Nouvelle salve d’acclamations tandis que les deux combattants se livraient à une gestuelle ma foi fort réussie, un peu comme si Pouic Pouic s’était essayé au Haka. Un spectacle assez terrifiant, donc.
-Et dans le coin gauche, venu tout droitt de la lointaine Tatooïne, le Louis de Funes de la désarticulation, Corneliuuuus Skywalkeeeuuuuuuuuuuuur !!!!
Rien du tout.
-Et pour faire équipe avec lui, venu de la rue sombre à côté qui mène sûrement vers le Reik, JRR Tolkien, le seigneuuuuur du Riiing !!!!!
" Devant ce jeu de mot faisandé au dernier degré, je me désolidarise de cette histoire " fit Subconscient.
Quelques applaudissements arthritiques fusèrent.
-C’est qui, eux ? Questionna Cornelius een désignant du doigt les quelques supporters de l’insolite duo, tous en état de décomposition avancée.
-Oh, eux ? Répondit Tolkien. C’est justee mon fan club, les Nazes Goules.
" Mais que fait la censure ? " Commenta un Subconscient désespéré.
Il y eut un petit son de cloche et Cornelius sut qu’il devait combattre dès le moment où sa tête fut violemment projetée contre un des poteaux au coin du ring. En fait, le fait qu’il soit ou non au courant du fait qu’il soit censé se battre ne changea pas grand chose, et les cinq minutes suivantes furent remplies de ’ouïe !’, de ’ouch !’, et d’onomatopées du même genre. Une énième fois, notre Tatooïnien vola au tapis.
" C’est bon, mon gars, fit Subconscient. Je sens qu’ils fatiguent. A mon avis, ils vont pas tarder à demander grâce ".
Ignorant les sarcasmes, Cornelius tenta de se relever pour faire le changement*. C’est alors qu’il put se rendre compte d’une des difficultés majeures du catch à quatre avec un fantôme : l’intangibilité. Ben oui parce que ça a l’air de rien dit comme ça, mais c’est loin d’être évident de taper dans la main d’un type qu’on ne peut même pas toucher. Et ce fut pour notre Tatooïnien, une, comment dirai-je...douloureuse découverte, et le mot est faible. Passèrent donc quelques minutes supplémentaires durant lesquelles Cornelius eut tout le loisir de méditer sur sa toute nouvelle condition de punching-ball. Gavin s’en donnait carrément à cœur de joie, avec entre autres une belle " clay de boia " comme diraient les commentateurs du catch, suivie d’une " souwpless " qui envoya notre héros, où du moins ce qu’il en restait hors du ring. Ce joyeux massacre aurait pu s’éterniser sur de nombreuses pages, mais comme je commence à être à cours d’imagination, il se trouve que le molosse, un prénommé Dédé dont la musculature était à peine suffisante à soutenir la couche d’ignorance crasse dont il se faisait une vraie carapace (un impérial, quoi), se trouva fort marri de voir un tatooïnien volant lui atterrir dessus avec fracas, et monta sur le ring avec une expression de fureur dans le plus pur style ’je-suis-atteint-d’une-grave-paralysie-faciale-et-j’en-suis-très-fâché’ (décidément, citer deux fois Stalone dans un même chapitre, ça vire à l’obsession).

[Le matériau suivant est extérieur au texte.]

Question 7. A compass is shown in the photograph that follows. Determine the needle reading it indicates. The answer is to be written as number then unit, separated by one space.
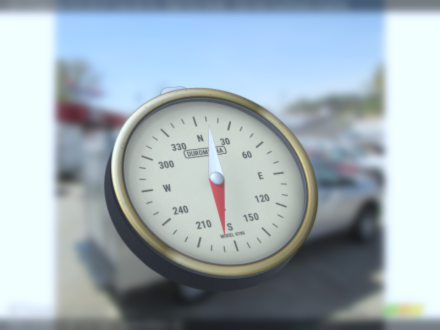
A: 190 °
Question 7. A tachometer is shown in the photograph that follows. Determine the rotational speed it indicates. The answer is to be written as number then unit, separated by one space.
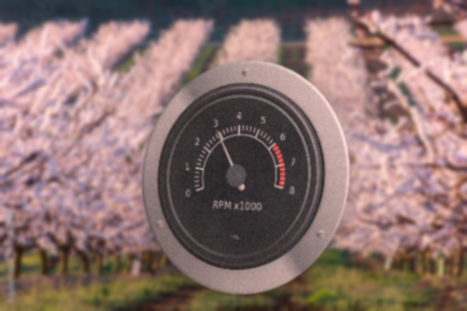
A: 3000 rpm
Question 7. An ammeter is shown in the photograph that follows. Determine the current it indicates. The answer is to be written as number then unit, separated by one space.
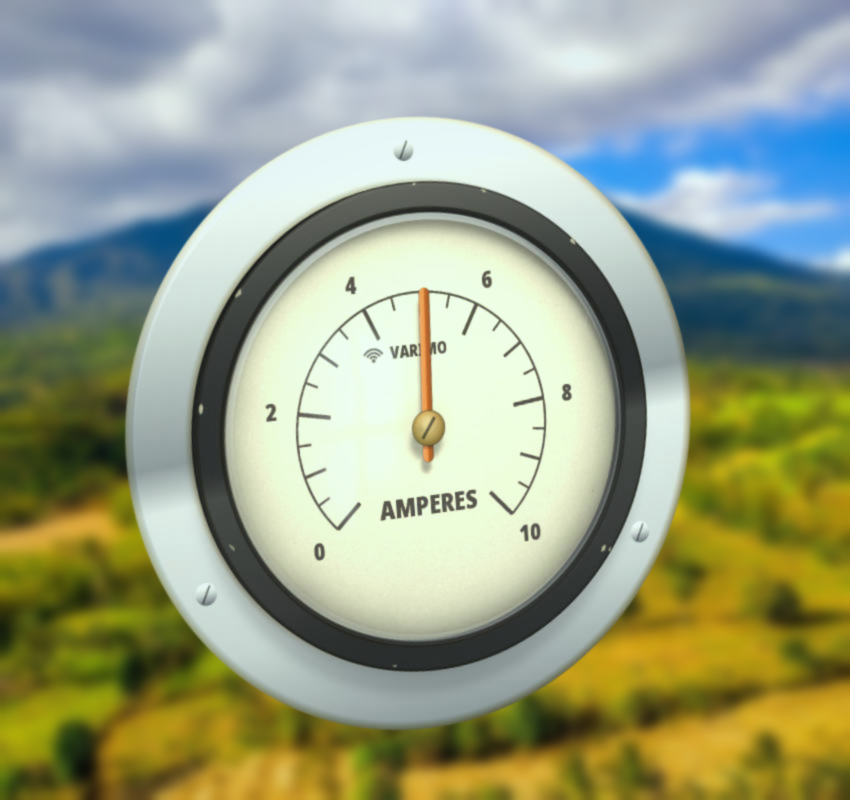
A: 5 A
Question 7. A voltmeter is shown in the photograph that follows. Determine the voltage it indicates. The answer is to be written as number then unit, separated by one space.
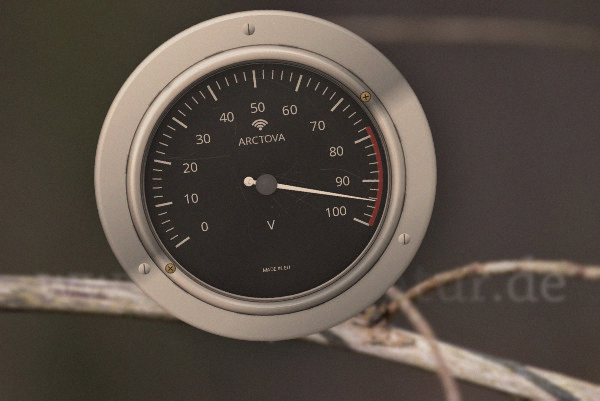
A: 94 V
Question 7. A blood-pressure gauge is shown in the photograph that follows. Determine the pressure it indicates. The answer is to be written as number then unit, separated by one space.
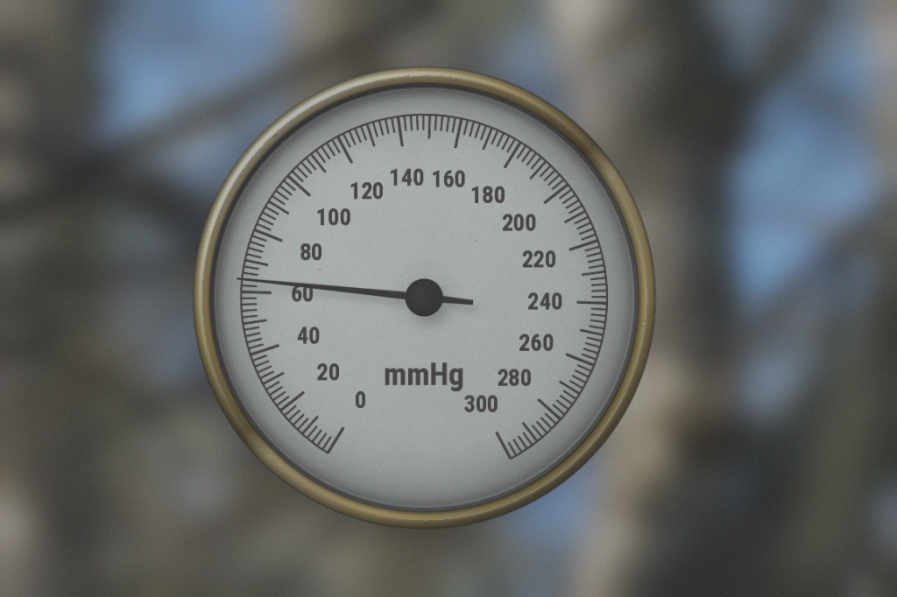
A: 64 mmHg
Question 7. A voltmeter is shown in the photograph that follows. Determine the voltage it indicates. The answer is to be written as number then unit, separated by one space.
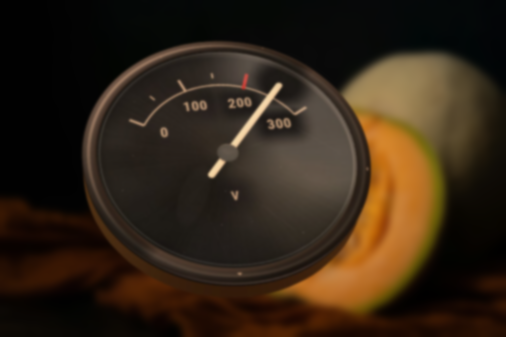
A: 250 V
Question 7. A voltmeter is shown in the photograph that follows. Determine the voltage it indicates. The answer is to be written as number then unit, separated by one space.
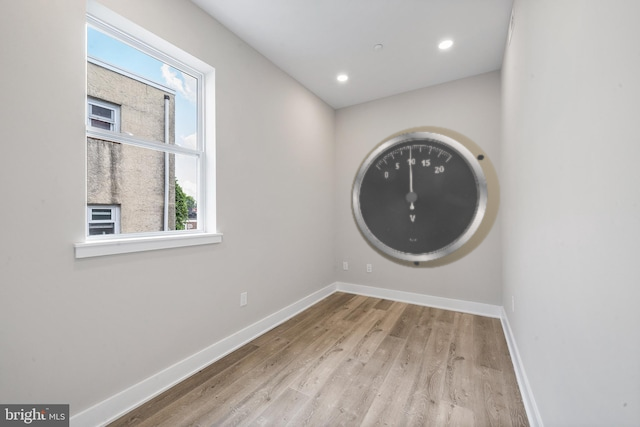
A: 10 V
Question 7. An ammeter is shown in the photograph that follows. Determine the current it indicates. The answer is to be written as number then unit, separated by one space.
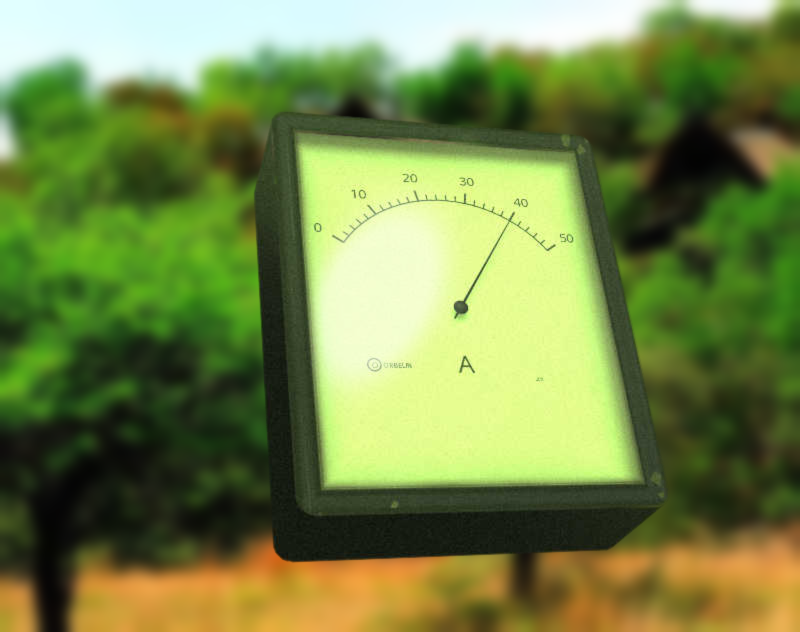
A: 40 A
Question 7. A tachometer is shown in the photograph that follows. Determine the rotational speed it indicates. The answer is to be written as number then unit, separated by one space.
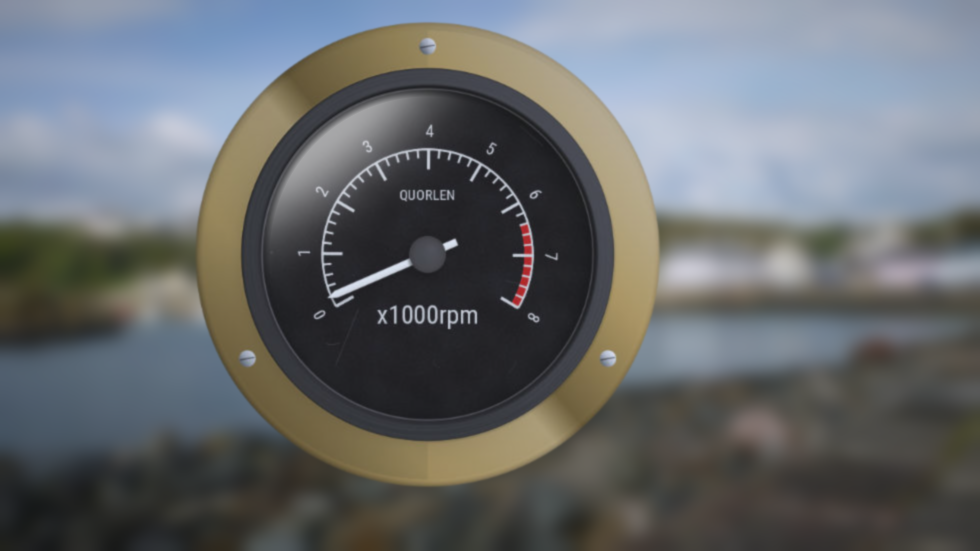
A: 200 rpm
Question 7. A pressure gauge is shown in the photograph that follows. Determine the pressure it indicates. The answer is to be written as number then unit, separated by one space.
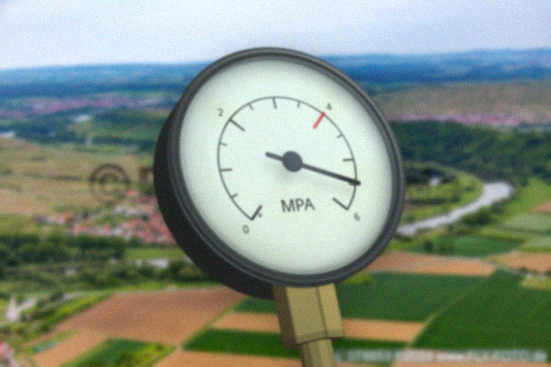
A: 5.5 MPa
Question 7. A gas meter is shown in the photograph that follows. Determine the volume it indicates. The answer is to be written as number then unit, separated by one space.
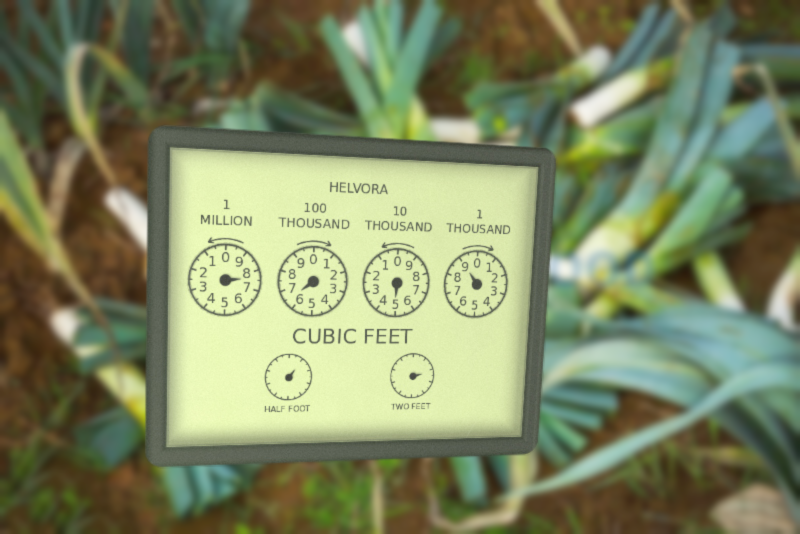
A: 764900 ft³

Deux temps, trois mouvements plus tard, Gavin et Ted Dibiase se retrouvaient au tapis, bien que sous le tapis eut peut-être été plus juste étant donné qu’il fallut plusieurs heures aux officiels pour les désincruster du ring. Cornelius, lui fêtait dignement son succès, en dégustant, vous l’aviez deviné, un paquet de cacahuètes en compagnie de JRR Tolkien.

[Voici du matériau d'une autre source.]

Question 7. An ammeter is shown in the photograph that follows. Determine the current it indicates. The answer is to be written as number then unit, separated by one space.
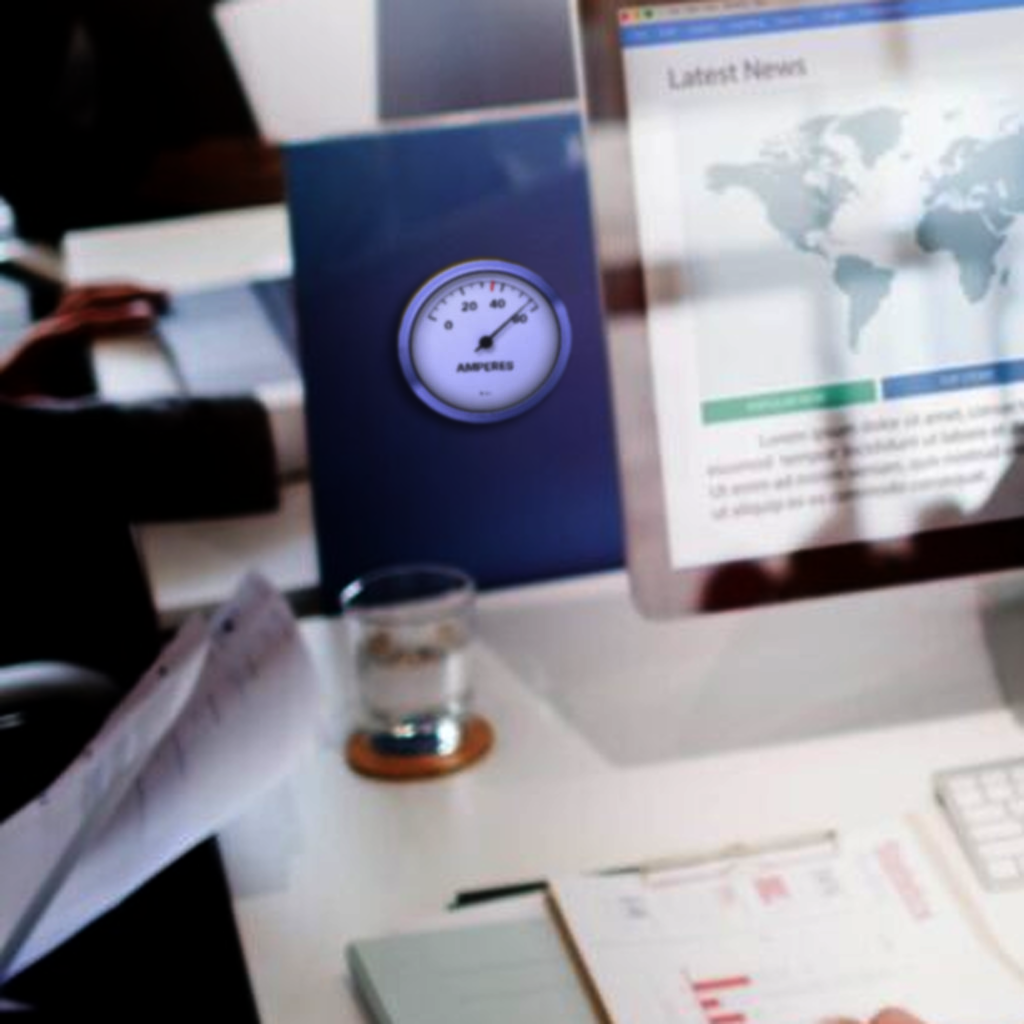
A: 55 A
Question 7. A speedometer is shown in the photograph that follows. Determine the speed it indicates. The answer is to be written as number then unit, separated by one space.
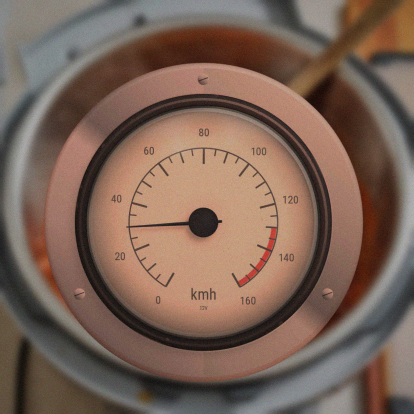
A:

-Conclusion de Cornelius : vous saviez que si dans les paquets de chips, les plus petits morceaux restent au fond, c’est à cause de phénomènes physiques complexes impliquant notamment la mécanique quantique ? Etonnant, non ?

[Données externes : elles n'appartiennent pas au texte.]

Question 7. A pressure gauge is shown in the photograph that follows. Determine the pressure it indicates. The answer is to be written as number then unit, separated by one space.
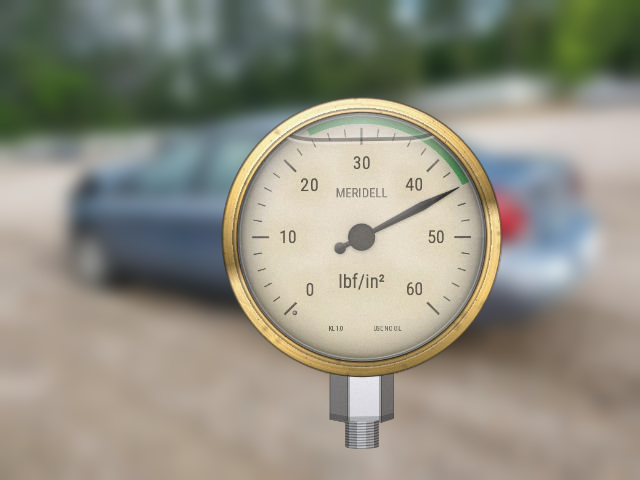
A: 44 psi
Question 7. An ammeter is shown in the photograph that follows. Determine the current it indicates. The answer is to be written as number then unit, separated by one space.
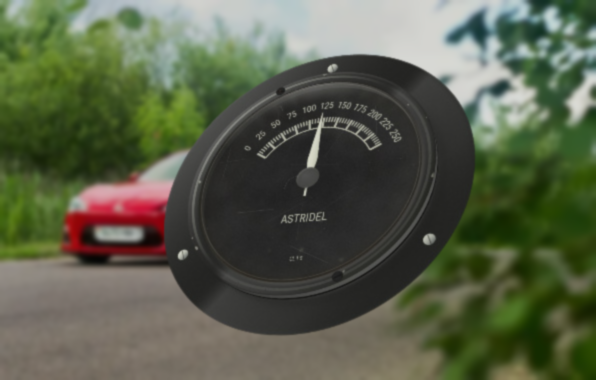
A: 125 A
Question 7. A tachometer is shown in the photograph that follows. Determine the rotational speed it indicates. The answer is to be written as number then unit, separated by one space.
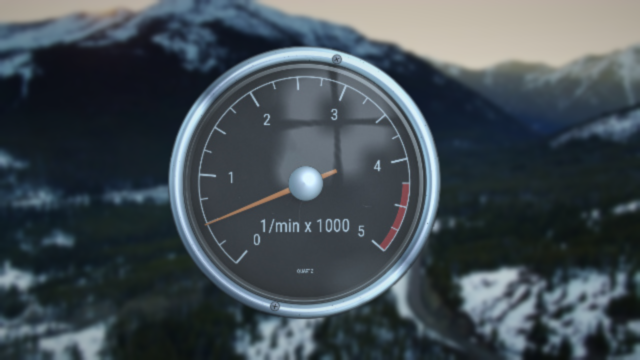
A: 500 rpm
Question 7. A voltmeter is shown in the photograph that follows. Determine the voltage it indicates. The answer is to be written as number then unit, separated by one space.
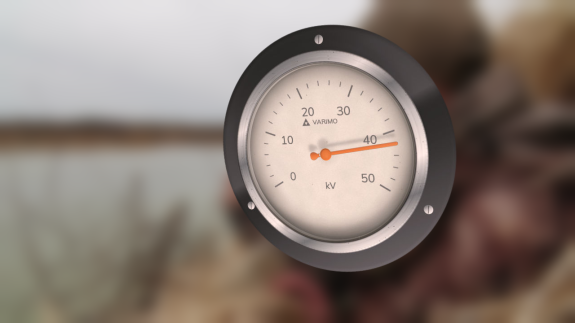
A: 42 kV
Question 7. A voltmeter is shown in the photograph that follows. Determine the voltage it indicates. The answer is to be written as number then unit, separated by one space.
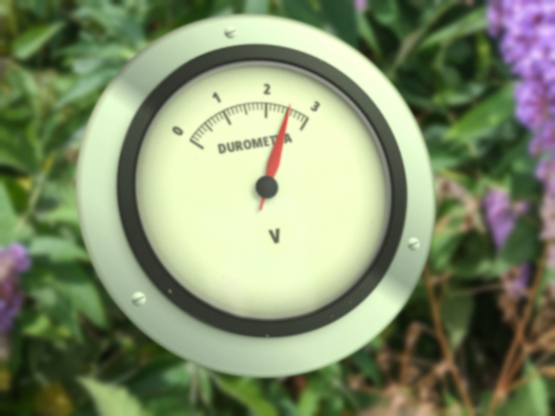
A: 2.5 V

-Conclusion de Gavin : sel à faute Dédé !!
-Conclusion de Tolkien : Je ne comprend toujours pas ce que je fais là.
-Conclusion de Subconscient : Personnellement, j’avais préféré l’original chanté par Frank Sinatra.
-Conclusion du nain figurant : j’adore le salami.
-Conclusion du lecteur : _ _ _ _ _ _ _ _ _ _ _ _ _ _ _ _ _ _ _ _ _ _ _ _ _ _ _
Fin
*Faire le changement : terme technique signifiant ’taper dans la main du coéquipier pour que celui-ci prenne votre place sur le ring’. Dans ce cas précis, on supposera que ledit coéquipier se porte volontaire pour combattre, ce qui constitue une irréfutable preuve que le catch est truqué.CQFD.